Ô bon Jésus, doux Sauveur de mon âme, du plus profond de mon cœur, je vous demande pardon de tous les péchés que j’ai commis contre votre divine Majesté. Hélas mon Dieu, vous m’avez tant aimé que vous avez versé votre sang précieux pour une créature si détestable.
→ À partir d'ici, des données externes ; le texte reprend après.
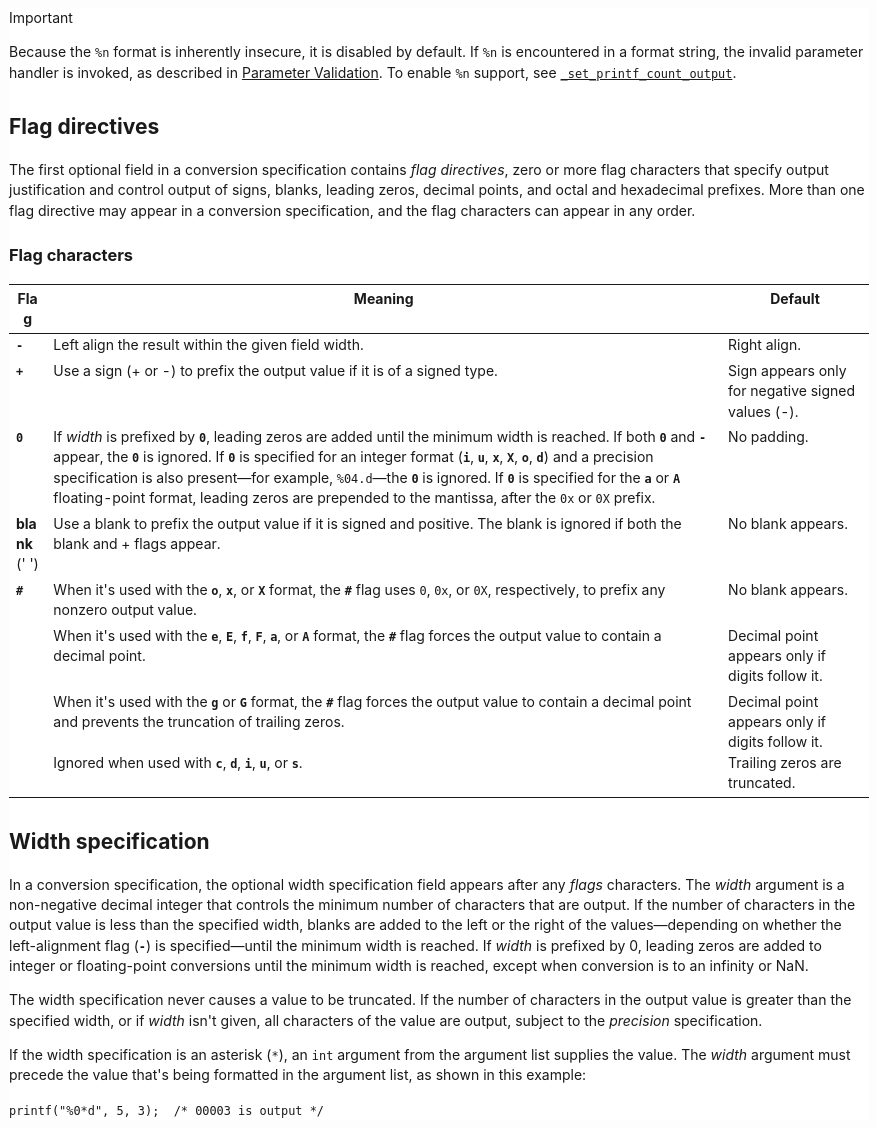 > [!IMPORTANT]
> Because the `%n` format is inherently insecure, it is disabled by default. If `%n` is encountered in a format string, the invalid parameter handler is invoked, as described in [Parameter Validation](../c-runtime-library/parameter-validation.md). To enable `%n` support, see [`_set_printf_count_output`](../c-runtime-library/reference/set-printf-count-output.md).

<a name="flags"></a>

## Flag directives

The first optional field in a conversion specification contains *flag directives*, zero or more flag characters that specify output justification and control output of signs, blanks, leading zeros, decimal points, and octal and hexadecimal prefixes. More than one flag directive may appear in a conversion specification, and the flag characters can appear in any order.

### Flag characters

|Flag|Meaning|Default|
|----------|-------------|-------------|
|**`-`**|Left align the result within the given field width.|Right align.|
|**`+`**|Use a sign (+ or -) to prefix the output value if it is of a signed type.|Sign appears only for negative signed values (-).|
|**`0`**|If *width* is prefixed by **`0`**, leading zeros are added until the minimum width is reached. If both **`0`** and **`-`** appear, the **`0`** is ignored. If **`0`** is specified for an integer format (**`i`**, **`u`**, **`x`**, **`X`**, **`o`**, **`d`**) and a precision specification is also present—for example, `%04.d`—the **`0`** is ignored. If **`0`** is specified for the **`a`** or **`A`** floating-point format, leading zeros are prepended to the mantissa, after the `0x` or `0X` prefix.|No padding.|
|**blank** (' ')|Use a blank to prefix the output value if it is signed and positive. The blank is ignored if both the blank and + flags appear.|No blank appears.|
|**`#`**|When it's used with the **`o`**, **`x`**, or **`X`** format, the **`#`** flag uses `0`, `0x`, or `0X`, respectively, to prefix any nonzero output value.|No blank appears.|
||When it's used with the **`e`**, **`E`**, **`f`**, **`F`**, **`a`**, or **`A`** format, the **`#`** flag forces the output value to contain a decimal point.|Decimal point appears only if digits follow it.|
||When it's used with the **`g`** or **`G`** format, the **`#`** flag forces the output value to contain a decimal point and prevents the truncation of trailing zeros.<br /><br /> Ignored when used with **`c`**, **`d`**, **`i`**, **`u`**, or **`s`**.|Decimal point appears only if digits follow it. Trailing zeros are truncated.|

<a name="width"></a>

## Width specification

In a conversion specification, the optional width specification field appears after any *flags* characters. The *width* argument is a non-negative decimal integer that controls the minimum number of characters that are output. If the number of characters in the output value is less than the specified width, blanks are added to the left or the right of the values—depending on whether the left-alignment flag (**`-`**) is specified—until the minimum width is reached. If *width* is prefixed by 0, leading zeros are added to integer or floating-point conversions until the minimum width is reached, except when conversion is to an infinity or NaN.

The width specification never causes a value to be truncated. If the number of characters in the output value is greater than the specified width, or if *width* isn't given, all characters of the value are output, subject to the *precision* specification.

If the width specification is an asterisk (`*`), an `int` argument from the argument list supplies the value. The *width* argument must precede the value that's being formatted in the argument list, as shown in this example:

`printf("%0*d", 5, 3);  /* 00003 is output */`
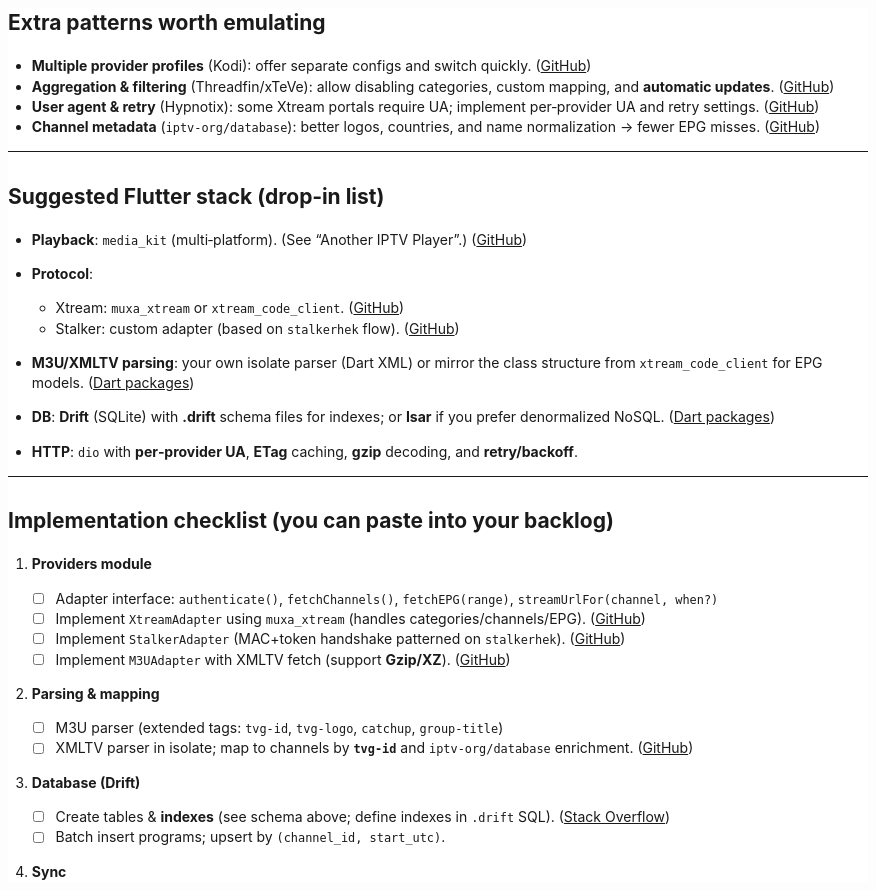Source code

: ## Extra patterns worth emulating

* **Multiple provider profiles** (Kodi): offer separate configs and switch quickly. ([GitHub][7])
* **Aggregation & filtering** (Threadfin/xTeVe): allow disabling categories, custom mapping, and **automatic updates**. ([GitHub][14])
* **User agent & retry** (Hypnotix): some Xtream portals require UA; implement per‑provider UA and retry settings. ([GitHub][19])
* **Channel metadata** (`iptv-org/database`): better logos, countries, and name normalization → fewer EPG misses. ([GitHub][12])

---

## Suggested **Flutter stack** (drop‑in list)

* **Playback**: `media_kit` (multi‑platform). (See “Another IPTV Player”.) ([GitHub][16])
* **Protocol**:

  * Xtream: `muxa_xtream` or `xtream_code_client`. ([GitHub][2])
  * Stalker: custom adapter (based on `stalkerhek` flow). ([GitHub][5])
* **M3U/XMLTV parsing**: your own isolate parser (Dart XML) or mirror the class structure from `xtream_code_client` for EPG models. ([Dart packages][20])
* **DB**: **Drift** (SQLite) with **.drift** schema files for indexes; or **Isar** if you prefer denormalized NoSQL. ([Dart packages][17])
* **HTTP**: `dio` with **per‑provider UA**, **ETag** caching, **gzip** decoding, and **retry/backoff**.

---

## Implementation checklist (you can paste into your backlog)

1. **Providers module**

   * [ ] Adapter interface: `authenticate()`, `fetchChannels()`, `fetchEPG(range)`, `streamUrlFor(channel, when?)`
   * [ ] Implement `XtreamAdapter` using `muxa_xtream` (handles categories/channels/EPG). ([GitHub][2])
   * [ ] Implement `StalkerAdapter` (MAC+token handshake patterned on `stalkerhek`). ([GitHub][5])
   * [ ] Implement `M3UAdapter` with XMLTV fetch (support **Gzip/XZ**). ([GitHub][7])

2. **Parsing & mapping**

   * [ ] M3U parser (extended tags: `tvg-id`, `tvg-logo`, `catchup`, `group-title`)
   * [ ] XMLTV parser in isolate; map to channels by **`tvg-id`** and `iptv-org/database` enrichment. ([GitHub][12])

3. **Database (Drift)**

   * [ ] Create tables & **indexes** (see schema above; define indexes in `.drift` SQL). ([Stack Overflow][21])
   * [ ] Batch insert programs; upsert by `(channel_id, start_utc)`.

4. **Sync**


[1]: https://github.com/pauli2406/xtream_code_client?utm_source=chatgpt.com "GitHub - pauli2406/xtream_code_client"
[2]: https://github.com/felixssimoes/muxa_xtream?utm_source=chatgpt.com "GitHub - felixssimoes/muxa_xtream: Dart-only, typed client for Xtream ..."
[3]: https://ektotv.github.io/xtream-api/classes/main.Xtream.html "Xtream | @iptv/xtream-api - v1.4.1"
[4]: https://github.com/opendreambox/enigma2-plugin-stalkerclient "GitHub - opendreambox/enigma2-plugin-stalkerclient: Dreambox client for direct/native acces to any stalker portal"
[5]: https://github.com/erkexzcx/stalkerhek/blob/master/stalker/authentication.go?utm_source=chatgpt.com "stalkerhek/stalker/authentication.go at master - GitHub"
[6]: https://wiki.infomir.eu/eng/ministra-tv-platform/ministra-setup-guide/rest-api-v1?utm_source=chatgpt.com "REST API v1 | Ministra setup guide | Infomir Documentation"
[7]: https://github.com/kodi-pvr/pvr.iptvsimple "GitHub - kodi-pvr/pvr.iptvsimple: IPTV Simple client for Kodi PVR"
[8]: https://github.com/4gray/iptvnator?utm_source=chatgpt.com "Cross-platform IPTV player application with multiple ... - GitHub"
[9]: https://github.com/linuxmint/hypnotix?utm_source=chatgpt.com "GitHub - linuxmint/hypnotix: An M3U IPTV Player"
[10]: https://github.com/EdenwareApps/megacubo?utm_source=chatgpt.com "Megacubo - GitHub"
[11]: https://github.com/iptv-org/epg/blob/master/README.md?utm_source=chatgpt.com "epg/README.md at master · iptv-org/epg · GitHub"
[12]: https://github.com/iptv-org/database?utm_source=chatgpt.com "GitHub - iptv-org/database: User editable database for TV channels."
[13]: https://github.com/ektotv/xmltv?utm_source=chatgpt.com "GitHub - ektotv/xmltv: An extremely fast XMLTV parser and generator for ..."
[14]: https://github.com/Threadfin/Threadfin?utm_source=chatgpt.com "an M3U proxy for Kernel/Plex/Jellyfin/Emby based on xTeVe - GitHub"
[15]: https://forum2.progdvb.com/viewtopic.php?t=12975&utm_source=chatgpt.com "Support for IPTV Stalker Portal - progdvb.com"
[16]: https://github.com/bsogulcan/another-iptv-player "GitHub - bsogulcan/another-iptv-player: Lightweight and feature-rich IPTV player with multi-platform support."
[17]: https://pub.dev/packages/drift?utm_source=chatgpt.com "drift | Dart package - Pub"
[18]: https://isar.dev/?utm_source=chatgpt.com "Home | Isar Database"
[19]: https://github.com/linuxmint/hypnotix/issues/276?utm_source=chatgpt.com "[WIP] Xtream Updates and added settings #276 - GitHub"
[20]: https://pub.dev/documentation/xtream_code_client/latest/xtream_code_client/EPG-class.html?utm_source=chatgpt.com "EPG class - xtream_code_client library - Dart API - Pub"
[21]: https://stackoverflow.com/questions/76544716/drift-syntax-to-create-an-index?utm_source=chatgpt.com "flutter - Drift syntax to create an index - Stack Overflow"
Oh mon Seigneur, que je ne perde point le prix d’une chose si précieuse, que plutôt, ô mon Dieu, je meure de mille morts, que de commettre volontairement un seul péché mortel contre une si grande bonté ; et, quelque mort qui m’advienne, ô bon Jésus, ne souffrez pas que votre pauvre serviteur (ou servante) racheté par votre sang soit damné.

Pater noster, Ave Maria, Credo. (Messe, litanies et histoire du précieux Sang de N. S. Jésus-Christ, 1866)

Prière de l’Imitation de Jésus-Christ

L’Imitation de Jésus-Christ, L. IV, ch. 9 : «2. Toutes les fautes et tous les crimes que j’ai commis devant vous et devant vos saints anges depuis le jour où j’ai pu commencer à pécher jusqu’à ce moment, je vous les offre, Seigneur, sur votre autel de propitiation pour que vous les consumiez par le feu de votre amour, que vous effaciez toutes les taches dont ils ont souillé ma conscience, et qu’après l’avoir purifiée vous me rendiez votre grâce que mes péchés m’avaient fait perdre, me les pardonnant tous pleinement et me recevant, dans votre miséricorde, au baiser de paix.

«3. Que puis-je faire pour expier mes péchés, que de les confesser humblement, avec une amère douleur, et d’implorer sans cesse votre clémence ? Je vous en conjure, exaucez-moi, soyez-moi propice quand je me présente devant vous, mon Dieu. J’ai une vive horreur de tous mes péchés et je suis résolu à ne plus les commettre. Ils m’affligent profondément et toute ma vie je ne cesserai de m’en affliger, prêt à faire pénitence et à satisfaire pour eux selon mon pouvoir. Pardonnez les-moi, Seigneur, pardonnez-les-moi pour la gloire de votre saint nom. Sauvez mon âme, que vous avez rachetée au prix de votre sang. Voilà que je m’abandonne à votre miséricorde, je me remets entre vos mains ; traitez-moi selon votre bonté et non selon ma malice et mon iniquité».

Prière de contrition

La loi traditionnelle couramment utilisée pour la prière de contrition que l’on peut faire soit à un prêtre, ou directement à Dieu soit avant le sacrement soit dans le cas où un prêtre n’est pas possible, contient à la fois un acte de contrition imparfaite et parfaite :

«O mon Dieu, je suis de tout mon cœur désolé de vous avoir offensé, et je déteste tous mes péchés, car je redoute la perte du ciel et les peines de l’enfer [contrition imparfaite ou attrition] ; mais surtout parce qu’ils vous ont offensés, mon Dieu, qui êtes infiniment bon et digne de tout mon amour [contrition parfaite]. Je prends la ferme résolution, avec l’aide de votre grâce, de confesser mes péchés, de faire pénitence, et de modifier ma vie. Amen».